[Edit difference data]
_ _ _ _ _ _ _
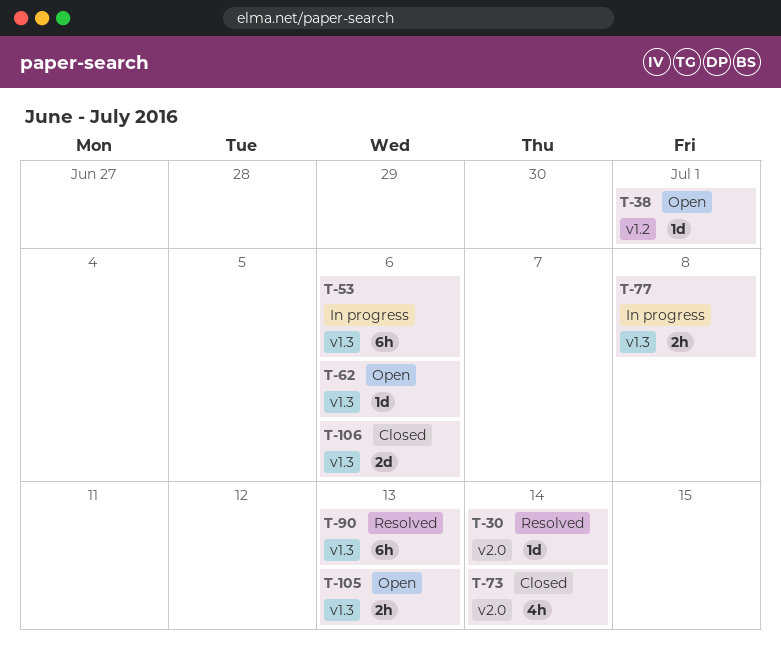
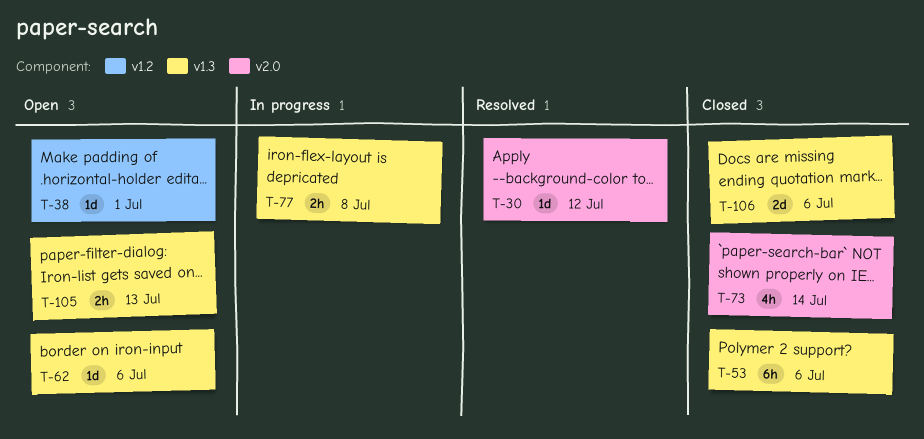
T-30, due: Jul 14 -> Jul 12
T-53, status: In progress -> Closed
T-90: present -> none

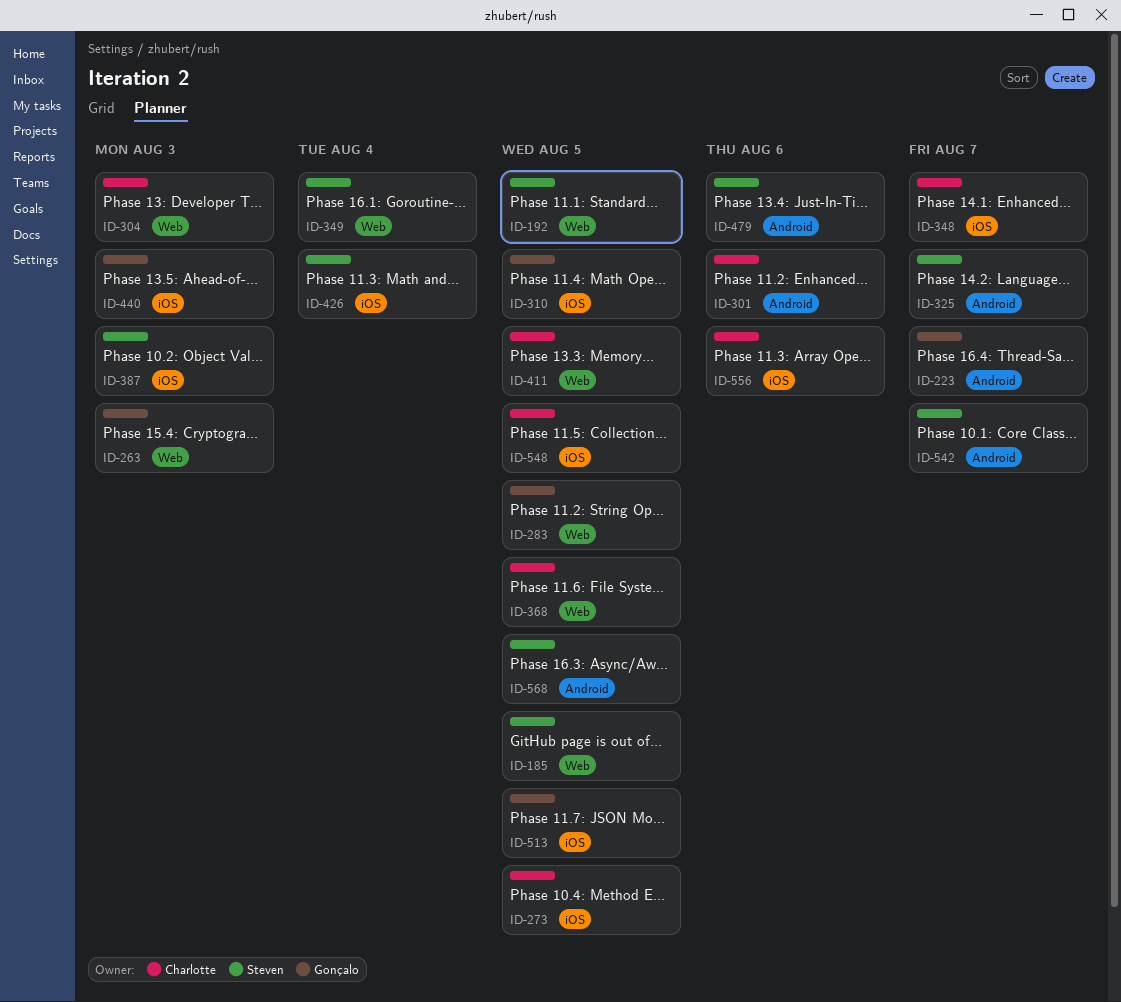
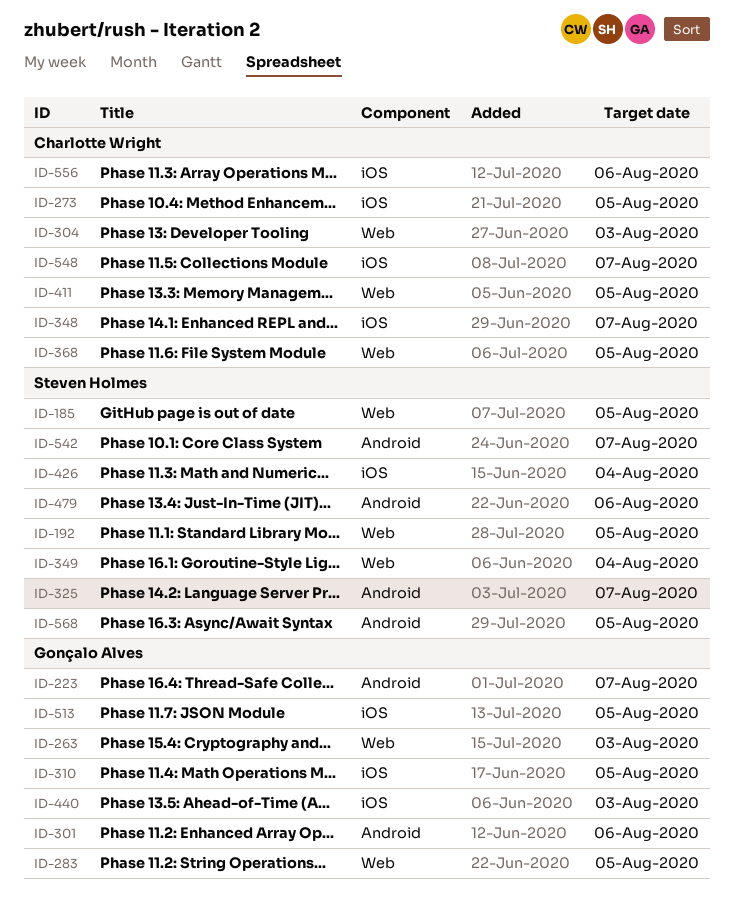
ID-301, owner: Charlotte Wright -> Gonçalo Alves
ID-387: present -> none
ID-548, due: Aug 5 -> Aug 7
_ _ _ _ _ _ _
DIRECTIONS:
In your copy, include no pictures, but reproduce all records exactly.

ANSWER TO THE EXERCISE:
T-30, due: Jul 14 -> Jul 12
T-53, status: In progress -> Closed
T-90: present -> none

ID-301, owner: Charlotte Wright -> Gonçalo Alves
ID-387: present -> none
ID-548, due: Aug 5 -> Aug 7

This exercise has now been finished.